(EXERCISE PROMPT) Output only these lines, set down exactly: the one containing "camera: 30 degrees left, 0 degrees up" and each line after it through the end of the records.

*** Block opens ***

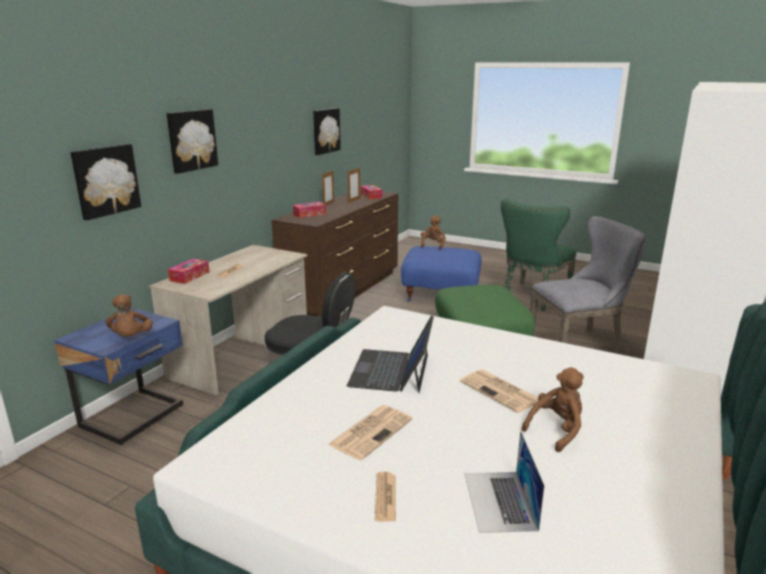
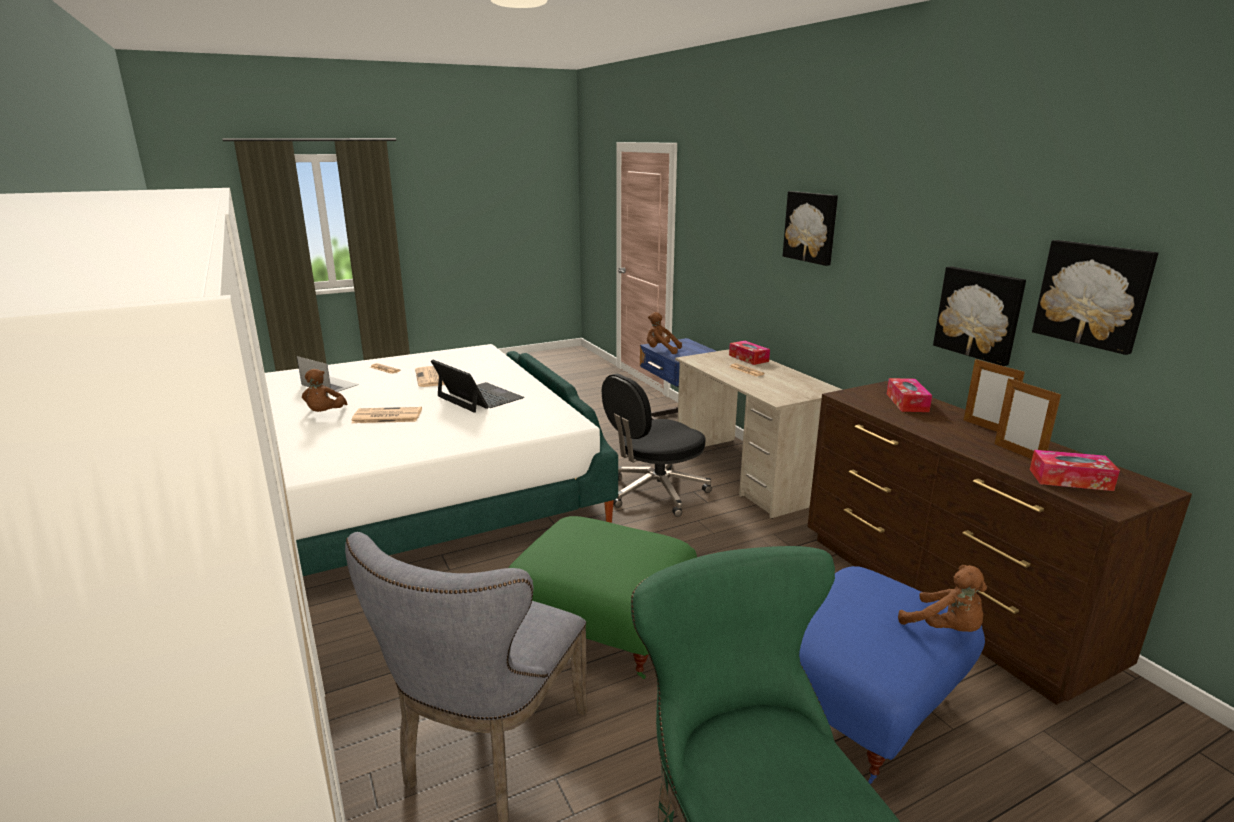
camera: 125 degrees right, 0 degrees up
picture [70,144,141,220] -> picture moved to [933,266,1026,366]

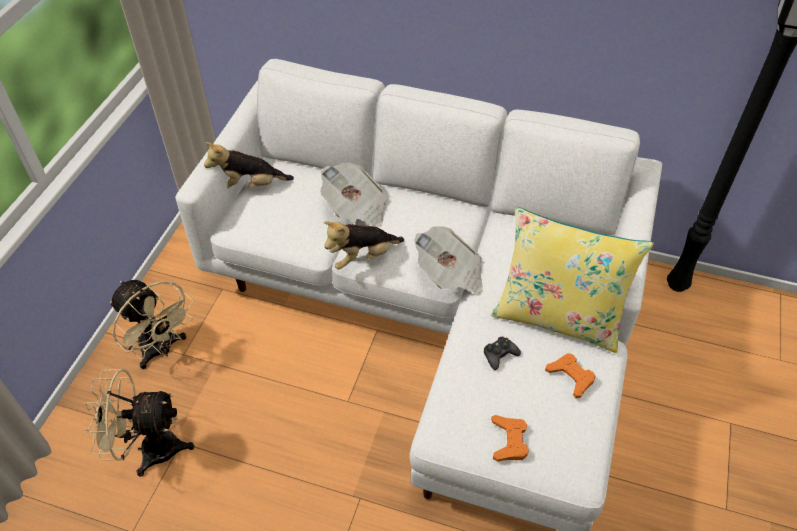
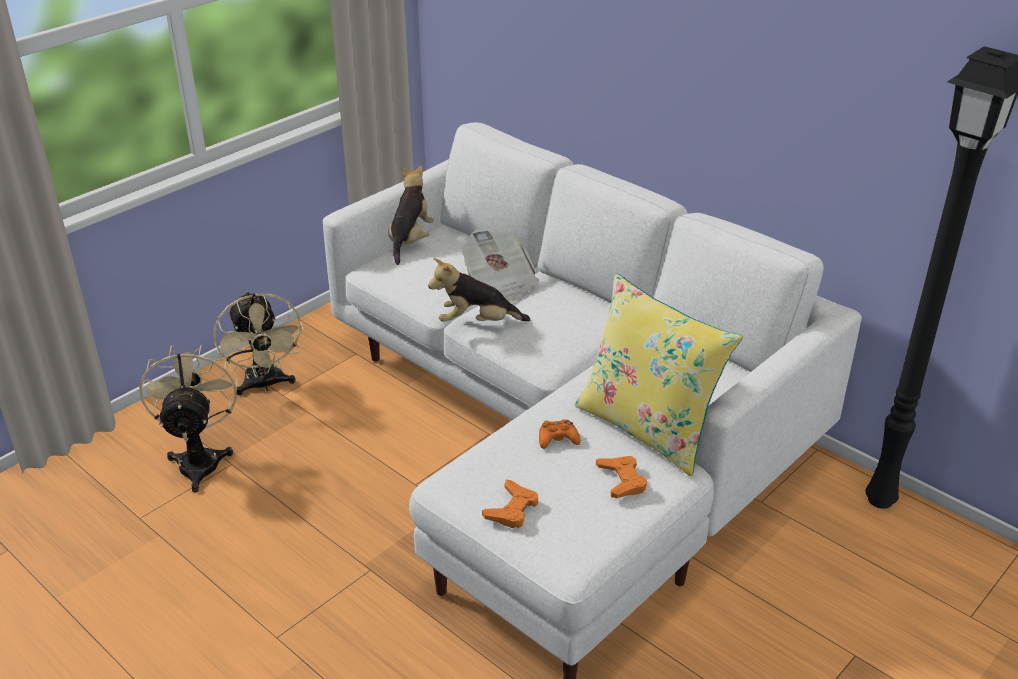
camera: 25 degrees right, 15 degrees down
beige fan [84,369,195,477] -> beige fan turned 60 degrees clockwise [139,345,238,492]
plush toy [204,142,294,188] -> plush toy turned 90 degrees clockwise [388,166,434,265]
newspaper [414,226,483,294] -> none
black game controller [484,337,521,370] -> orange game controller [539,420,581,449]

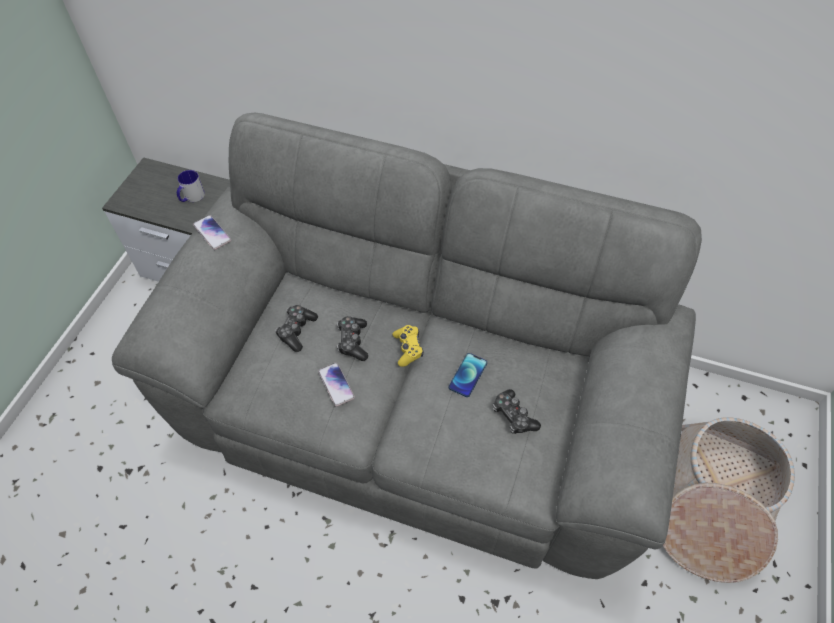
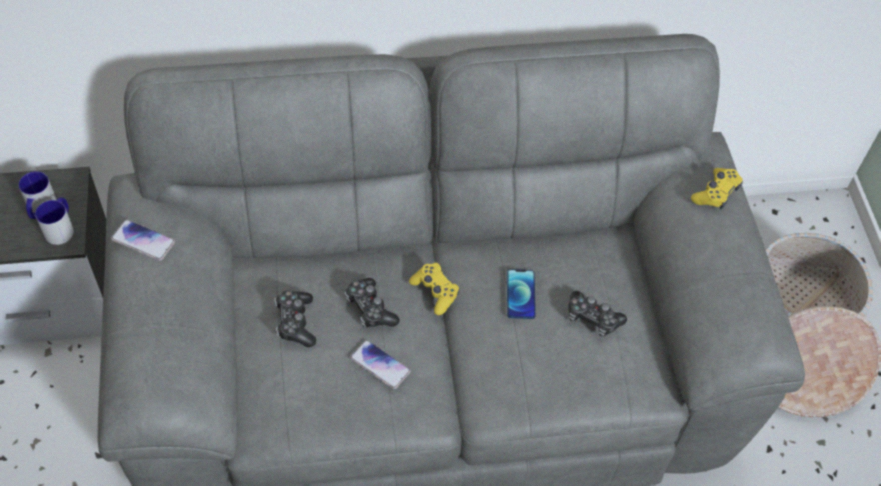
camera: 30 degrees left, 0 degrees up
none -> mug [35,197,74,245]
none -> yellow game controller [691,168,743,209]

*** Block closes ***

(EXERCISE ANSWER)
camera: 30 degrees left, 0 degrees up
none -> mug [35,197,74,245]
none -> yellow game controller [691,168,743,209]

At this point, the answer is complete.